# Exercise details
For the entries below, print exactly the lines between the line holding "(pin bidirectional line (at 17.78 -6.35" and the line holding "(pin bidirectional line (at 17.78 -13.97", inclusive, and nothing else.

# Saved entries
▼
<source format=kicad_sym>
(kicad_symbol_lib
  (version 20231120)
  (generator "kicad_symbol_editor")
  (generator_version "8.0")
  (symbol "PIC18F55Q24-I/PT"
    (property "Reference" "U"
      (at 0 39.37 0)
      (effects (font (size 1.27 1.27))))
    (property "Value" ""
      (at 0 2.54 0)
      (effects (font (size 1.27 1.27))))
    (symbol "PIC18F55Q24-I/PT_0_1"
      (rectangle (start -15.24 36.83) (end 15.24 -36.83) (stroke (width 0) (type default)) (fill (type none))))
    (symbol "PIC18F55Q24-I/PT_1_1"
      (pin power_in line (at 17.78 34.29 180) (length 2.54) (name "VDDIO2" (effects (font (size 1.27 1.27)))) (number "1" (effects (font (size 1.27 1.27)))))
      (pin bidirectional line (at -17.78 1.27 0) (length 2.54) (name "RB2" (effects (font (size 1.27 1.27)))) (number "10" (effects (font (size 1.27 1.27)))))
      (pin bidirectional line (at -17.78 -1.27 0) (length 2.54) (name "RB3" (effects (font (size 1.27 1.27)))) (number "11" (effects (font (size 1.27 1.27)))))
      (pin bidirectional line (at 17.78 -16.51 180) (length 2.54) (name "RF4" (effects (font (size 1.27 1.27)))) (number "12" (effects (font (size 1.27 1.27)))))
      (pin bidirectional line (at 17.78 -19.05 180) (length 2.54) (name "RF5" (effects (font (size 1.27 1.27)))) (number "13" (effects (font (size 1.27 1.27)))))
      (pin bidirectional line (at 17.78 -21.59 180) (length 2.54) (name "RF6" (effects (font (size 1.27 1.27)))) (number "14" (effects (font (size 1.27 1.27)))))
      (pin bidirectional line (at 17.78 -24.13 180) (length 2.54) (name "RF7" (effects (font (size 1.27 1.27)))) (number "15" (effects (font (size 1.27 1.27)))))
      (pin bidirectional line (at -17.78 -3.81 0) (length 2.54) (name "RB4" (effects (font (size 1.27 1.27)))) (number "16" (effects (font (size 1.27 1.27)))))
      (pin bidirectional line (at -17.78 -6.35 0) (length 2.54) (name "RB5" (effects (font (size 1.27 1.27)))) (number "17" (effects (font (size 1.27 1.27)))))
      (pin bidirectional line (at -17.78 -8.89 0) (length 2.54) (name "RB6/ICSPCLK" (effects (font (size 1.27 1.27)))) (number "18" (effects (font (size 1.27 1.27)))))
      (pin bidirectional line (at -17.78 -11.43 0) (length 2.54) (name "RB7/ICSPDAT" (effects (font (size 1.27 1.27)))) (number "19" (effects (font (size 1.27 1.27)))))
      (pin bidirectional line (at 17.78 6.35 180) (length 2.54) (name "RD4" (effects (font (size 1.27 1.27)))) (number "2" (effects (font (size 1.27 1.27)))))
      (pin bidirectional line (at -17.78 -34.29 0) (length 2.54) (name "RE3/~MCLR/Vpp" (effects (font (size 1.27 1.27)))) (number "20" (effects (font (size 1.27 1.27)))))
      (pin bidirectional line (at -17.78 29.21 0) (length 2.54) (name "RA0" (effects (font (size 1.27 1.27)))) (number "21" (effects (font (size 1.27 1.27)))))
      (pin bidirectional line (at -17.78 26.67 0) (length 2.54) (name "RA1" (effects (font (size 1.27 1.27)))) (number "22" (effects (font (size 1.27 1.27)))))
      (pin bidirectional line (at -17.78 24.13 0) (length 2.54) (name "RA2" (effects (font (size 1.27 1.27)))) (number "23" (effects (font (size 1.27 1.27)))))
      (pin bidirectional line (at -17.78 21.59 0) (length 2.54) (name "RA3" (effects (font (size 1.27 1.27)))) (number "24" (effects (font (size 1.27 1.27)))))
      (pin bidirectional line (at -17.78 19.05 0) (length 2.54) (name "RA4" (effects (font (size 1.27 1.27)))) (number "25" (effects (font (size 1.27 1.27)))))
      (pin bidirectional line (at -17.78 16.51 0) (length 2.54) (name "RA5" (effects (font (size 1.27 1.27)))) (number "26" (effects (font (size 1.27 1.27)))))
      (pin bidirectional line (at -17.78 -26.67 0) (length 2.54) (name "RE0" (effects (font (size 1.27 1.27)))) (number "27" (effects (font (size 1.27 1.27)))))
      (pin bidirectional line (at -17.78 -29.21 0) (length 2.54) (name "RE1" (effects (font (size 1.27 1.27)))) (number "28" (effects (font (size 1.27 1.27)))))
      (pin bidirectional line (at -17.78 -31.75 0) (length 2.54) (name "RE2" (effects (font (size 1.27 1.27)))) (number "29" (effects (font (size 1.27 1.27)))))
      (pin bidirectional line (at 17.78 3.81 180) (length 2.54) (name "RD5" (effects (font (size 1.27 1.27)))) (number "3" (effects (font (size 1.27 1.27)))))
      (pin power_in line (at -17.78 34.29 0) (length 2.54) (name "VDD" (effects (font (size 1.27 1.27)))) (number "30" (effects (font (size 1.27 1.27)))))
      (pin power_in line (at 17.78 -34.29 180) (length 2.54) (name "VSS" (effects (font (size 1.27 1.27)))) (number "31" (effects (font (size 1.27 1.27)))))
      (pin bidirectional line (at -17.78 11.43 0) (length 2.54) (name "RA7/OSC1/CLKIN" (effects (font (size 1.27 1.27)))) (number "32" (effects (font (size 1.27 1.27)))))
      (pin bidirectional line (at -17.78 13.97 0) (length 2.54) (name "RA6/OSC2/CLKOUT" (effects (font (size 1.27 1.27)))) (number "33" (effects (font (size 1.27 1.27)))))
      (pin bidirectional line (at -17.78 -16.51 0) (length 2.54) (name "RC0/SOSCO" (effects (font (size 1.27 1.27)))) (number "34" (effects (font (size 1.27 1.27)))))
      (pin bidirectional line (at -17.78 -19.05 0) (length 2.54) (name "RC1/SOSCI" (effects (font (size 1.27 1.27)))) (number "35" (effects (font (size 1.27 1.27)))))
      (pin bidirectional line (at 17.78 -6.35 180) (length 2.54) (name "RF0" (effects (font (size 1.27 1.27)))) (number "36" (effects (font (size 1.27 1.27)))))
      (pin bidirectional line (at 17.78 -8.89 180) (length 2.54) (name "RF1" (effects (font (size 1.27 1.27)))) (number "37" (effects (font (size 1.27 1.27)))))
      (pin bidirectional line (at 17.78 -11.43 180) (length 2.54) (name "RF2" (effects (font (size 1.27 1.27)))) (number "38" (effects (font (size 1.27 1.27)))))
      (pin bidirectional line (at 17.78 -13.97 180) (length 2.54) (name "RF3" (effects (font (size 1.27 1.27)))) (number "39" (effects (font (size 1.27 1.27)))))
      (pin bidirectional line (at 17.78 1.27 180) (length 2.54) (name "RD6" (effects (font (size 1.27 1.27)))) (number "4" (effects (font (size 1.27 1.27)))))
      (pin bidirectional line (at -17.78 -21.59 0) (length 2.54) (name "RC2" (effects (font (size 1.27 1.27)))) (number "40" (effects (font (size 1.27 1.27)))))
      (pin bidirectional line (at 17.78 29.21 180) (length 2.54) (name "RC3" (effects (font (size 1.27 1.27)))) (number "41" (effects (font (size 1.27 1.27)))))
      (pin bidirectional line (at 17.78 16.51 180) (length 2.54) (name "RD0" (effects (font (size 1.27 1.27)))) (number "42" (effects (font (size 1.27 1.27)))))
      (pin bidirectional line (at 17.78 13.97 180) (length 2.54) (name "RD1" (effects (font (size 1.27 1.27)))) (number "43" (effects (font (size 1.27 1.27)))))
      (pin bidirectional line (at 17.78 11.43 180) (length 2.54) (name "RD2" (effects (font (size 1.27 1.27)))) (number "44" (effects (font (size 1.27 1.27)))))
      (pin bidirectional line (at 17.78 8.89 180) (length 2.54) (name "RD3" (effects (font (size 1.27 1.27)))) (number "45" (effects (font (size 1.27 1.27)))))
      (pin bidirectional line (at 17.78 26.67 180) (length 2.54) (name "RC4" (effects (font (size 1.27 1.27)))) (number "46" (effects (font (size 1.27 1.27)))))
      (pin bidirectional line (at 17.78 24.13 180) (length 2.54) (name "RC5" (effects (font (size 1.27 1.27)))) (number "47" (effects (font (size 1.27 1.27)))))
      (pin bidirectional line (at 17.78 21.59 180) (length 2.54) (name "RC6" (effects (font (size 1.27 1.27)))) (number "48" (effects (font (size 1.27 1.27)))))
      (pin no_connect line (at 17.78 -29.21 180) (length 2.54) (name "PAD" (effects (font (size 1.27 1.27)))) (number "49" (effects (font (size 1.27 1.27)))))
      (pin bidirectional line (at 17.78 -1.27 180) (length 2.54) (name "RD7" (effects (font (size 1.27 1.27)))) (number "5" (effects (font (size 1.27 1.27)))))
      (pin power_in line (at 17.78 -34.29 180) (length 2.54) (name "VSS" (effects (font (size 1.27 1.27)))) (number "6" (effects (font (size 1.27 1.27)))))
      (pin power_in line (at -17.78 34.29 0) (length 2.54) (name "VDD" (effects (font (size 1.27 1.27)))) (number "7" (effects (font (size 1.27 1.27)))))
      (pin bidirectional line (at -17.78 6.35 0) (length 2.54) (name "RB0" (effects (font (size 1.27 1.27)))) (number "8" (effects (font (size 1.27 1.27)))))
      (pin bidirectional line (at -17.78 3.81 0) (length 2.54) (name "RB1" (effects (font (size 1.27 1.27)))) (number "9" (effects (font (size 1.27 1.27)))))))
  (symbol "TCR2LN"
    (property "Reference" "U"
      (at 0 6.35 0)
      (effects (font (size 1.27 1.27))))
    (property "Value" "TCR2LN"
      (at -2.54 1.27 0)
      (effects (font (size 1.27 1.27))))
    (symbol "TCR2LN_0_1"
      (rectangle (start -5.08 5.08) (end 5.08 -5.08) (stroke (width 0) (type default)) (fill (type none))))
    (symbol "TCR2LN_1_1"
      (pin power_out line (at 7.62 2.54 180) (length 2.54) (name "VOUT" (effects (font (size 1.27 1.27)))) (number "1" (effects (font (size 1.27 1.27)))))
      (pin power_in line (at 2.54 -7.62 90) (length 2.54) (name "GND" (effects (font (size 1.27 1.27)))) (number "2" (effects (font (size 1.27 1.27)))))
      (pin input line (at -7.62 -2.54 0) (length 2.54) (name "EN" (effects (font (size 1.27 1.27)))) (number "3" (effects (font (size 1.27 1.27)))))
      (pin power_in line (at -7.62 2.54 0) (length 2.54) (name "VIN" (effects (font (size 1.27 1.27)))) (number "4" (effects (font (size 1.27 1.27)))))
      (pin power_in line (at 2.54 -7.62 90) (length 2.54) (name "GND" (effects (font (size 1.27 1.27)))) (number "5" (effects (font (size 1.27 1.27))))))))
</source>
▲
▼
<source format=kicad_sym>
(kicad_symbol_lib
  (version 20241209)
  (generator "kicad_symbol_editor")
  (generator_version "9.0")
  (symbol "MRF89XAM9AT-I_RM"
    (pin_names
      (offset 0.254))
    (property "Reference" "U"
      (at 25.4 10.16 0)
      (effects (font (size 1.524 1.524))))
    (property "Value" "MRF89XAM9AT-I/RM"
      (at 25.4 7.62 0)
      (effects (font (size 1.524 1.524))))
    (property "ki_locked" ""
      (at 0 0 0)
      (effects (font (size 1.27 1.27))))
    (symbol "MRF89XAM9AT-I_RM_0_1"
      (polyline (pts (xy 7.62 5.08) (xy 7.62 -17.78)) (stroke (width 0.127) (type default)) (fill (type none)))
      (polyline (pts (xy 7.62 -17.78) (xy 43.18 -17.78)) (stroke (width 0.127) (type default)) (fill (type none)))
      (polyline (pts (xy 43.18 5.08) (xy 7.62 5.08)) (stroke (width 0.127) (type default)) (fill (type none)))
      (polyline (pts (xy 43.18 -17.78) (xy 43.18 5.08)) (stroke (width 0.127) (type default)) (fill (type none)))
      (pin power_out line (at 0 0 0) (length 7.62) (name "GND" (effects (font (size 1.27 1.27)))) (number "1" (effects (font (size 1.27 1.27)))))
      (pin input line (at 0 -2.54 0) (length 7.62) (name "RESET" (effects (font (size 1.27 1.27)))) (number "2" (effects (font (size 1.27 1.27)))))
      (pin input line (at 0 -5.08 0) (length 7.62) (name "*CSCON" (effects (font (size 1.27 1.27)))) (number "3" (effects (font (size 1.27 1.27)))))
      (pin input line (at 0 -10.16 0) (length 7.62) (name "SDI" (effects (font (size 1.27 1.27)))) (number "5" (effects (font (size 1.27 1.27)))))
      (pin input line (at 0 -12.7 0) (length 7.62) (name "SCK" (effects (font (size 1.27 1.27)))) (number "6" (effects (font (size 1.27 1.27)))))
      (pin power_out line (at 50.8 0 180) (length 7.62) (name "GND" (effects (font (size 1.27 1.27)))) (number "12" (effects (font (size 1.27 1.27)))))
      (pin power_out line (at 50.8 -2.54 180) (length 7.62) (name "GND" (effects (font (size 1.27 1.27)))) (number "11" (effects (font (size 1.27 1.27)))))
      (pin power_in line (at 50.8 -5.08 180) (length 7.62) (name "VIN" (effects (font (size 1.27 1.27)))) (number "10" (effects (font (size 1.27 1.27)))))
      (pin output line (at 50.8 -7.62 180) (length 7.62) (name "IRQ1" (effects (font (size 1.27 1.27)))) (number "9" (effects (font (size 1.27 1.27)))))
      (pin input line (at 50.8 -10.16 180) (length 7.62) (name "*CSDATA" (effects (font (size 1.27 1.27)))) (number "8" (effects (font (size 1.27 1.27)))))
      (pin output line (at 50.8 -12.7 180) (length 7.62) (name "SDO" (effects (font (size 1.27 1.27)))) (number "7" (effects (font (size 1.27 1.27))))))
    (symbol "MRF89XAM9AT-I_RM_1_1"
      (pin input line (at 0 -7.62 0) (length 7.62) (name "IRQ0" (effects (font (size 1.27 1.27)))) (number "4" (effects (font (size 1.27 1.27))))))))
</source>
▲
# Completed task
      (pin bidirectional line (at 17.78 -6.35 180) (length 2.54) (name "RF0" (effects (font (size 1.27 1.27)))) (number "36" (effects (font (size 1.27 1.27)))))
      (pin bidirectional line (at 17.78 -8.89 180) (length 2.54) (name "RF1" (effects (font (size 1.27 1.27)))) (number "37" (effects (font (size 1.27 1.27)))))
      (pin bidirectional line (at 17.78 -11.43 180) (length 2.54) (name "RF2" (effects (font (size 1.27 1.27)))) (number "38" (effects (font (size 1.27 1.27)))))
      (pin bidirectional line (at 17.78 -13.97 180) (length 2.54) (name "RF3" (effects (font (size 1.27 1.27)))) (number "39" (effects (font (size 1.27 1.27)))))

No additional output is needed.